## RECORDS FOR THE EXERCISE
:::

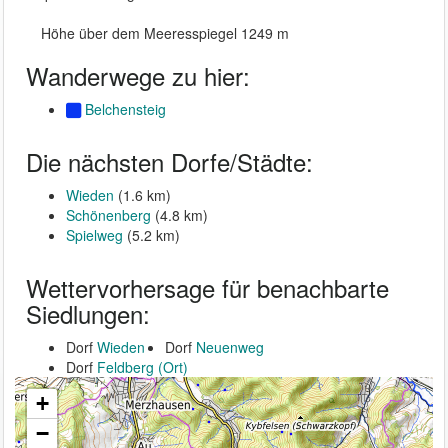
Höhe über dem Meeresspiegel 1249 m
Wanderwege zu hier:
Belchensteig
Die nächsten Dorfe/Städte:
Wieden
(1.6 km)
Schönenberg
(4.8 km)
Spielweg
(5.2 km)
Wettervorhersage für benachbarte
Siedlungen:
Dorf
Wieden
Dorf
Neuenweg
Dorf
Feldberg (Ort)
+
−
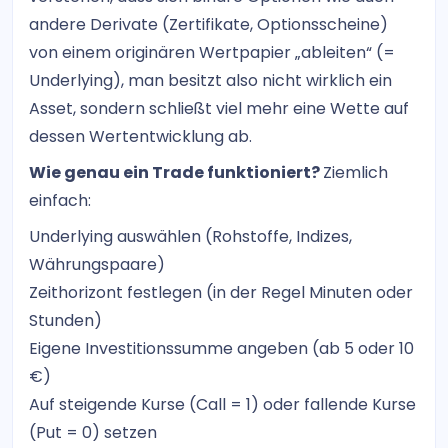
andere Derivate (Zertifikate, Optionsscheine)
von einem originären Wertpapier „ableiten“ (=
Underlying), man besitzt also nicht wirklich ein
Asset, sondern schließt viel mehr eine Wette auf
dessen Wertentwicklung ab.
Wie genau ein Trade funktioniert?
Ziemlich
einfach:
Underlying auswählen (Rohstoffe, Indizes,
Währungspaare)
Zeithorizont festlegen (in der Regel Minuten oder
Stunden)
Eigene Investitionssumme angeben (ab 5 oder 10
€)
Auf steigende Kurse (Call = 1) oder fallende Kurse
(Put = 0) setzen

:::

## BRIEF
Copy out the lines of the records word for word, starting at the line that contains "andere Derivate (Zertifikate, Optionsscheine)" and ending at the last line of the records.

## THE ANSWER
andere Derivate (Zertifikate, Optionsscheine)
von einem originären Wertpapier „ableiten“ (=
Underlying), man besitzt also nicht wirklich ein
Asset, sondern schließt viel mehr eine Wette auf
dessen Wertentwicklung ab.
Wie genau ein Trade funktioniert?
Ziemlich
einfach:
Underlying auswählen (Rohstoffe, Indizes,
Währungspaare)
Zeithorizont festlegen (in der Regel Minuten oder
Stunden)
Eigene Investitionssumme angeben (ab 5 oder 10
€)
Auf steigende Kurse (Call = 1) oder fallende Kurse
(Put = 0) setzen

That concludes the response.